Eigenfaces vs. Fisherfaces: Recognition Using Class Specific Linear Projection

Title: Eigenfaces vs. Fisherfaces: Recognition Using Class Specific Linear Projection
Author: Peter N. Belhumeur, Joao P. Hespanha, and David J. kriegman
Year of Publication: 1997
Publisher: IEEE

In this paper, the authors proposed the method, Fisherfaces, for face recognition. Fisherfaces is insensitive to large variations in illumination and facial expressions. Compared with eigenfaces which uses PCA for dimensionality reduction and maximize the total scatter across all classes, fisherfaces maximize the ratio of between-class scatter to that of the within-in class scatter. They compare four methods for recognition under variation in lighting and facial expression: correlation, a variant of the linear subspace method, the Eigenface method, and the Fisherface method.
(1) Correlation is the simplest method but need variant lighting training data and require large time complexity and storage.
(2) Eigenfaces apply PCA and reduces time complexity a lot. However, when it maximizes between-class scatter, it also maximizes with-in class scatter which is unwanted information for face recognition. It have been suggested that by discarding the three most significant principal components, the effects of variant illumination may be reduced, but it may also result in unexpected consequence.

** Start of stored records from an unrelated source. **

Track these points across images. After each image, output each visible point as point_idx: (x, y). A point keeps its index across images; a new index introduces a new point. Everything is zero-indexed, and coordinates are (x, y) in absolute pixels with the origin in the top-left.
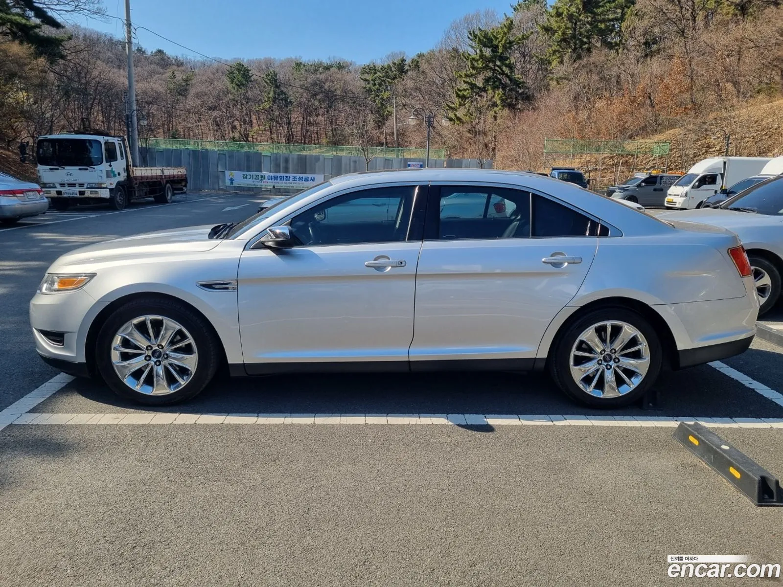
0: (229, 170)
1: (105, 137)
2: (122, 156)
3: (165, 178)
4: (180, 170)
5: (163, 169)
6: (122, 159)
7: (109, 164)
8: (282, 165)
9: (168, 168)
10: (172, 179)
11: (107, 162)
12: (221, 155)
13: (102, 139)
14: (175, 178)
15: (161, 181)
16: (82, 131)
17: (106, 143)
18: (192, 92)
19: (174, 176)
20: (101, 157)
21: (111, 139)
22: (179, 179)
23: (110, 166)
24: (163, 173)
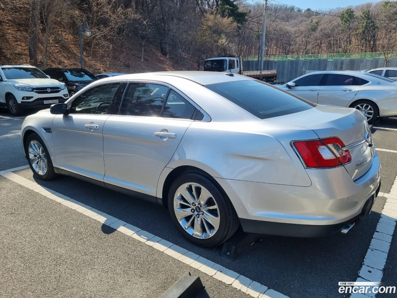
0: (308, 70)
1: (229, 58)
2: (238, 66)
3: (262, 76)
4: (272, 72)
5: (261, 72)
6: (237, 68)
7: (230, 70)
8: (339, 66)
9: (265, 71)
10: (267, 76)
11: (229, 69)
12: (305, 62)
13: (227, 59)
14: (269, 76)
15: (260, 77)
16: (224, 55)
17: (230, 60)
18: (319, 28)
19: (268, 75)
20: (226, 67)
21: (232, 59)
22: (271, 76)
23: (230, 71)
24: (261, 73)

(3) The linear subspace algorithm take the normal vector to the surface and the albedo of the surface into consideration. That is, the algorithm can easily recognize Lambertian surfaces and be insensitive to a wide range of lighting conditions. Nevertheless, it has to learn where the good regions for recognition are, and its computation and storage are higher than the Eigenfaces method.

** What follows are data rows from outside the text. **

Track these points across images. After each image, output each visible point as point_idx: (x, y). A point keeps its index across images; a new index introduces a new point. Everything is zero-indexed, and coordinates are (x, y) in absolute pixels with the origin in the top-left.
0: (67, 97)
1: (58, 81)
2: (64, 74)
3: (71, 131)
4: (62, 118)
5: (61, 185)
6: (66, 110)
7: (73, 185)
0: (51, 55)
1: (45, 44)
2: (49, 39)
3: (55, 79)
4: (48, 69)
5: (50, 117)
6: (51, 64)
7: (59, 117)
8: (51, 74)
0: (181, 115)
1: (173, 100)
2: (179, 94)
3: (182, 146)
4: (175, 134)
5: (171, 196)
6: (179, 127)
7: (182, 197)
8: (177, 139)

(4) Fisherfaces use the Fisher’s Linear Discriminant method which is class specific. The approach maximize the ratio of the between-class scatter and the within-class scatter, that is, achieve greater between-class scatter and decrease within-class scatter.

In conclusion, it shows that fisherfaces perform better than other three methods in the several experiments, variant lighting, facial expression, and glasses recognition. It is based on more reasonable dimensionality reduction, and it requires lower computation by modifying the original equation with PCA. Also, it doesn’t need storage as much as the Linear Subspace method. What it can be improved is how to deal with extreme lighting condition and , maybe, side face recognition.